Lopes joined a group of members, including Mr. Henry Chaplin, Albert Pell [q. v. Suppl. II], and Clare Sewell Read [q. v. Suppl. II], who supported farming interests, and was chairman of the agricultural business committee. In several successive sessions he urged the grievance of the increasing burden of local taxation; and on 16 April 1872 he carried against Gladstone's government, by a majority of 100 (259 votes to 159), a resolution declaring that it was unjust to impose taxation for national objects on real property only, and demanding the transfer to the exchequer in whole or in part of the cost of administering justice, police, and lunatics (Hansard, ccx. cols. 1131–1403; The Reminiscences of Albert Pell, edited by Thomas Mackay, p. 259).
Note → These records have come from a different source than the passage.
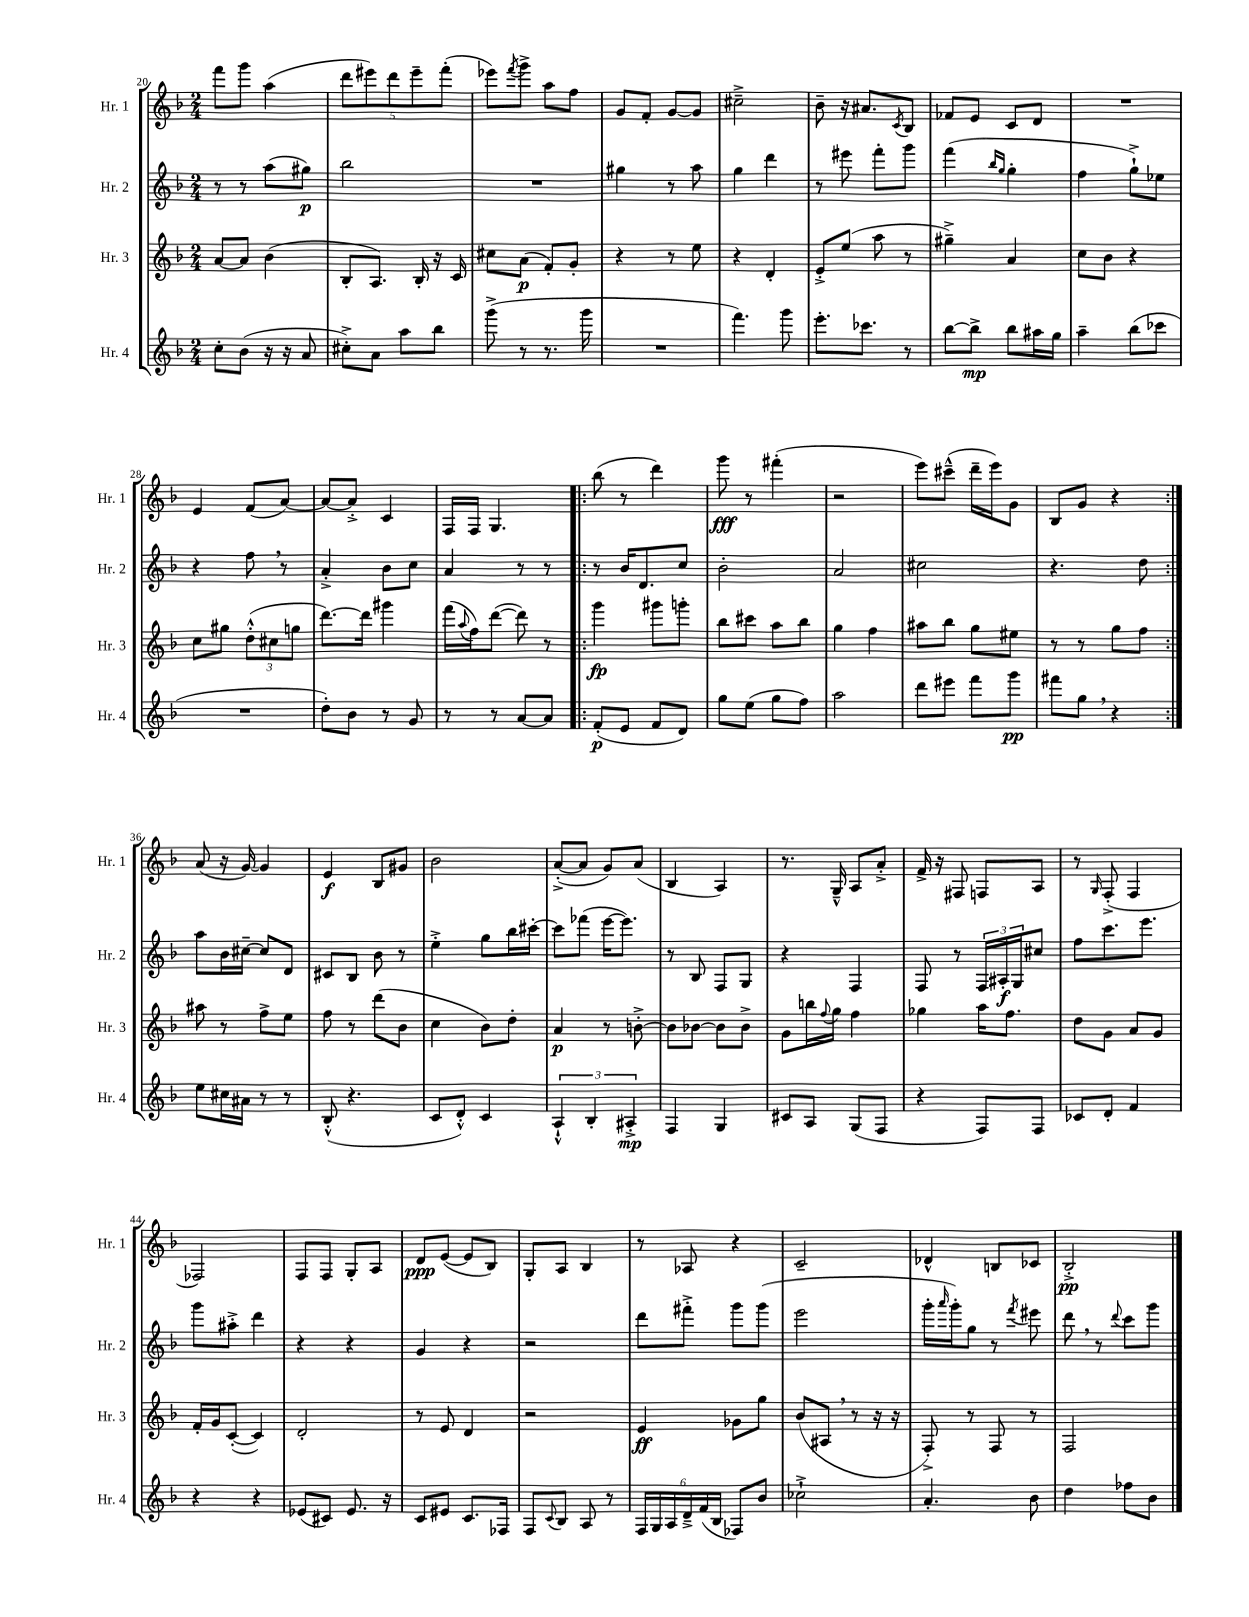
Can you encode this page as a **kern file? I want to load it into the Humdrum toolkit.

**kern	**kern	**kern	**kern
*staff4	*staff3	*staff2	*staff1
*clefG2	*clefG2	*clefG2	*clefG2
*k[b-]	*k[b-]	*k[b-]	*k[b-]
*M2/4	*M2/4	*M2/4	*M2/4
8cc'	[8a	8r	8fff
(8b-	8a]	8r	8ggg
16r	(4b-	(8aa	(4aa
16r	.	.	.
8a	.	8gg#)	.
=	=	=	=
8cc#'^)	8B-'	2bb-	10ddd
.	.	.	10eee#)
8a	8.A)	.	.
.	.	.	10ddd
8aa	.	.	.
.	.	.	10eee#~
.	16B-'	.	.
8bb-	16r	.	.
.	.	.	(10fff'
.	16c	.	.
=	=	=	=
(8ggg^	8cc#	2r	8eee-)
.	.	.	8qfff
8r	(8a	.	8ggg^
8.r	8f')	.	8aa
.	8g'	.	8ff
16ggg	.	.	.
=	=	=	=
2r	4r	4gg#	8g
.	.	.	8f'
.	8r	8r	[8g
.	8ee	8aa	8g]
=	=	=	=
4.fff)	4r	4gg	2cc#~^
.	4d'	4ddd	.
8ggg	.	.	.
=	=	=	=
8.eee'	8e'^	8r	8b-~
.	(8ee	8eee#	16r
8.ccc-	.	.	8.a#
.	8aa	8fff'	.
.	.	.	8qc
8r	8r	8ggg	8B-
=	=	=	=
[8bb-	4gg#~^)	(4fff	8f-
8bb-^]	.	.	8e
.	.	16qqbb-	.
.	.	16qqgg	.
8bb-	4a	4gg'	8c
16aa#	.	.	8d
16gg	.	.	.
=	=	=	=
4aa~	8cc	4ff	2r
.	8b-	.	.
(8bb-	4r	8gg`^)	.
8ccc-	.	8ee-	.
=	=	=	=
2r	8cc	4r	4e
.	8gg#	.	.
.	(12dd'^^	8ff	(8f
.	12cc#	.	.
.	.	8r	[8a)
.	12gg	.	.
=	=	=	=
8dd')	[8.ddd)	4a'^	8a_
8b-	.	.	8a'^]
.	16ddd]	.	.
8r	4ggg#	8b-	4c
8g	.	8cc	.
=	=	=	=
8r	(16fff	4a	16F
.	8qqaa	.	.
.	16ff)	.	16F
8r	([8ddd	.	4.G
[8a	8ddd])	8r	.
8a]	8r	8r	.
=!|:	=!|:	=!|:	=!|:
(8f'	4ggg	8r	(8bb-
8e	.	16b-	8r
.	.	8.d	.
8f	8ggg#	.	4ddd)
8d)	8ggg'	8cc	.
=	=	=	=
8gg	8bb-	2b-'	8ggg
(8ee	8ccc#	.	8r
8gg	8aa	.	(4fff#'
8ff)	8bb-	.	.
=	=	=	=
2aa	4gg	2a	2r
.	4ff	.	.
=	=	=	=
8ddd	8aa#	2cc#	8eee)
8eee#	8bb-	.	(8ccc#~^^
8fff	8gg	.	16ddd~
.	.	.	16eee)
8ggg	8ee#	.	8g
=	=	=	=
8fff#	8r	4.r	8B-
8gg	8r	.	8g
4r	8gg	.	4r
.	8ff	8dd	.
=:|!	=:|!	=:|!	=:|!
8ee	8aa#	8aa	(8a
16cc#	8r	16b-	16r
16a#	.	[16cc#~	[16g)
8r	8ff^	8cc#]	4g]
8r	8ee	8d	.
=	=	=	=
(8B-'^^	8ff	8c#	4e
4.r	8r	8B-	.
.	(8ddd	8b-	8B-
.	8b-	8r	8g#
=	=	=	=
8c	4cc	4ee'^	2b-
8d'^^)	.	.	.
4c	8b-)	8gg	.
.	8dd'	16bb-	.
.	.	[16ccc#'	.
=	=	=	=
6A`^^	4a	8ccc#]	([8a'^
.	.	(8fff-	8a]
6B-'	.	.	.
.	8r	[16eee	8g)
.	.	8.eee])	.
6A#'^	.	.	.
.	[8b'^	.	(8a
=	=	=	=
4F	8b]	8r	4B-
.	[8b-	8B-	.
4G	8b-]	8F	4A)
.	8b-^	8G	.
=	=	=	=
8c#	8g	4r	8.r
8A	16bb	.	.
.	8qqff	.	.
.	16gg	.	16G~^^
(8G	4ff	4F	8A
8F	.	.	8a'^
=	=	=	=
4r	4gg-	8F	16f^
.	.	.	16r
.	.	8r	8F#
8F)	16aa	24F	8F
.	.	24A#'	.
.	8.ff	.	.
.	.	24G	.
8F	.	8cc#	8A
=	=	=	=
8c-	8dd	8ff	8r
.	.	.	16qqG
8d'	8g	8.ccc	(8F'^
4f	8a	.	4F
.	.	8.eee	.
.	8g	.	.
=	=	=	=
4r	16f'	8ggg	2F-)
.	16g	.	.
.	([8c'	8aa#'^	.
4r	4c])	4ddd	.
=	=	=	=
(8e-	2d'	4r	8F
8c#)	.	.	8F
8.e-	.	4r	8G'
.	.	.	8A
16r	.	.	.
=	=	=	=
8c	8r	4g	8d
8e#	8e	.	([8e
8.c	4d	4r	8e]
.	.	.	8B-)
16F-	.	.	.
=	=	=	=
8F	2r	2r	8G'
8qqc	.	.	.
8B-	.	.	8A
8A	.	.	4B-
8r	.	.	.
=	=	=	=
24F	4e	8ddd	8r
24G	.	.	.
24A	.	.	.
24d~^	.	8fff#'^	8A-
(24f	.	.	.
24B-	.	.	.
8F-)	8g-	8ggg	4r
8b-	8gg	(8ggg	.
=	=	=	=
2cc-`^	(8b-	2eee	2c~
.	8A#	.	.
.	8r	.	.
.	16r	.	.
.	16r	.	.
=	=	=	=
4.a'	8F'^)	16ggg'	4d-^^
.	.	16qqaaa	.
.	.	16ggg')	.
.	8r	8gg	.
.	8F	8r	8B
.	.	8qfff	.
8b-	8r	8eee#	8c-
=	=	=	=
4dd	2F	8ddd	2B-'^
.	.	8r	.
.	.	8qqddd	.
8ff-	.	8ccc	.
8b-	.	8ggg	.
==	==	==	==
*-	*-	*-	*-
Lopes's speech showed mastery of his subject. Relief came to landowners and farmers in the Agricultural Ratings Act, passed by the conservative government in 1879. Lopes was also the author of an amendment to the public health bill of 1873, transferring to the national exchequer the payment of half the salaries of medical officers and inspectors of nuisances. He advocated, but vainly, the division of local rates between owner and occupier.

When Disraeli came into power in 1874 Lopes was appointed civil lord of the admiralty, and retained that office until 1880. He was chairman of a committee which reorganised the admiralty office, and added to the efficiency of the Naval College, Greenwich, by causing the property of the foundation to give a better return. Ill-health compelled him in 1877 to refuse the secretaryship to the treasury in succession to William Henry Smith [q. v.] On his retirement from parliamentary life in 1885 he was sworn of the privy council, but declined a peerage.

Lopes, who had been high sheriff of Devonshire in 1857, continued to make his influence felt in local politics, though his public appearances were not numerous. From 1888 to 1904 he was an alderman of the Devonshire county council, and in the last year he resigned a directorship of the Great Western railway, which he had held for forty years. A liberal supporter of the charitable institutions of Plymouth, he endowed the South Devon and East Cornwall Hospital to the amount of 14,000l., besides other donations. He was also a large subscriber to Church of England extension and endowment. A scientific farmer of much sagacity, he greatly increased the value of his estates at Maristow. On his accession to the property he had to rebuild throughout, owing to the system of long leases which prevailed; he computed that in forty years he spent 150,000l. on improvements. By prize-giving he encouraged the raising of sound stock, and he instituted a pension system for the aged poor.

Lopes died at Maristow on 20 Jan. 1908 after a few days' illness. His portrait by Mr. A. S. Cope, R.A., painted in 1900, is in the committee-room of the South Devon and East Cornwall Hospital, Plymouth. A cartoon portrait by ‘Ape’ appeared in ‘Vanity Fair’ in 1875. He married twice: (1) Bertha (d. 1872), daughter of John Yarde-Buller, first Lord Churston (2) Louisa (d. 27 April 1908), daughter of Sir Robert W. Newman, first baronet, of Mamhead, Devonshire. He had three children by his first wife, Henry Yarde Buller Lopes, fourth and present baronet, and two daughters.

[The Times and Western Morning News, 21 Jan. 1908; Royal Agricultural Society Journal, 1887, xxiii. 23; Albert Pell's Reminiscences, p. 267.]